Under the New York City Human Rights Law (NYCHRL), businesses can face hefty fines – even up to $250,000 – for failing to use people’s preferred gender pronouns.
Under “Failing to Use an Individual’s Preferred Name or Pronoun” – a section of the New York Commission on Human Rights’ Legal Guidance Enforcement – it points out that some people prefer gender pronouns that are neither male nor female – or, gender-neutral pronouns: “Some transgender and gender non-conforming people prefer to use pronouns other than he/him/his or she/her/hers, such as they/them/theirs or ze/hir.”
“Ze” is a gender-neutral nominative case pronoun pronounced like “zee.” “Hir” is ze’s objective case counterpart pronounced like “hear.” The possessive form is “hirs,” pronounced like “hears.”
The New York Commission on Human Rights lists these as examples of violations of the NYCHRL:
- “Intentional or repeated refusal to use an individual’s preferred name, pronoun or title. For example, repeatedly calling a transgender woman “him” or “Mr.” after she has made clear which pronouns and title she uses.
- Refusal to use an individual’s preferred name, pronoun, or title because they do not conform to gender stereotypes. For example, calling a woman “Mr.” because her appearance is aligned with traditional gender-based stereotypes of masculinity.
- Conditioning an individual’s use of their preferred name on obtaining a court-ordered name change or providing identification in that name.
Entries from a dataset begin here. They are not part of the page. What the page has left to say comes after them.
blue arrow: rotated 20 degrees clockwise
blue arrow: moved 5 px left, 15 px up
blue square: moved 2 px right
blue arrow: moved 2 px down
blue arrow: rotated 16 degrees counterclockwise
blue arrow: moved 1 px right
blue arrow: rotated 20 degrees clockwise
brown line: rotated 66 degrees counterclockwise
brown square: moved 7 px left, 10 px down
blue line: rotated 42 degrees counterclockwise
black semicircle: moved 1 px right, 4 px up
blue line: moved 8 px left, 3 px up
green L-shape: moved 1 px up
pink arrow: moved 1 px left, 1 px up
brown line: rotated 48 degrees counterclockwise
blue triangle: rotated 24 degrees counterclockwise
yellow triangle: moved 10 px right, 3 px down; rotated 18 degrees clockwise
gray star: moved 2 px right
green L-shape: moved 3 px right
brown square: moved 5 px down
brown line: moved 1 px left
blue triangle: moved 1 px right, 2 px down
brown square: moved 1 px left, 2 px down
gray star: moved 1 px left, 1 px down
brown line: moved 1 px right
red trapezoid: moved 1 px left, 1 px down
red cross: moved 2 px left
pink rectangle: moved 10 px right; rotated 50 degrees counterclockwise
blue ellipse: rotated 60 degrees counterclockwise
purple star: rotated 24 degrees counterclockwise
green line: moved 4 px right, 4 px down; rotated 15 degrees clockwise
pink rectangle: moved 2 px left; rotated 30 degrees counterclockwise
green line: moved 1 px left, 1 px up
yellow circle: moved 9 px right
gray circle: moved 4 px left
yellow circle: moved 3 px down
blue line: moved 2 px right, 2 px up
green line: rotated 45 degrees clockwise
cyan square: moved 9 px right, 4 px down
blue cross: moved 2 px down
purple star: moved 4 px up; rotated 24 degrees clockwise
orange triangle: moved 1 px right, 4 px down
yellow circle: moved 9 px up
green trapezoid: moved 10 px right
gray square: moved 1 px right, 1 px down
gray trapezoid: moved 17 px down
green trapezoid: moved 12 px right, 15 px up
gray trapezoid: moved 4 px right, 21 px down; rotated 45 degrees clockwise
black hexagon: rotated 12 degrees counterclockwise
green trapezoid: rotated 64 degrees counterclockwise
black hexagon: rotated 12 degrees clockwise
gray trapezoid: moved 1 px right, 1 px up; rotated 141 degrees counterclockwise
For example, a covered entity may not refuse to call a transgender woman her preferred name, Jane, because her identification says that her first name is John.
- Requiring an individual to provide information about their medical history or proof of having undergone particular medical procedures in order to use their preferred name, pronoun, or title.”
To avoid penalties, the New York Commission on Human Rights advises businesses to adopt policies requiring that employees ask everyone for his/her/hirs name and preferred gender pronoun. Under the “Penalties in Administrative Actions” section, it reads:
“The Commission can impose civil penalties up to $125,000 for violations, and up to $250,000 for violations that are the result of willful, wanton, or malicious conduct. The amount of a civil penalty will be guided by the following factors, among others:
* The severity of the particular violation;
* The existence of previous or subsequent violations;
* The employer’s size, considering both the total number of employees and its revenue; and
* The employer’s actual or constructive knowledge of the NYCHRL.
These penalties are in addition to the other remedies available to people who successfully resolve or prevail on claims under the NYCHRL, including, but not limited to, back and front pay, along with other compensatory and punitive damages. The Commission may consider the lack of an adequate anti-discrimination policy as a factor in determining liability, assessing damages, and mandating certain affirmative remedies.”
The New York City Human Rights Law is found in Title 8 of the Administrative Code of the City of New York.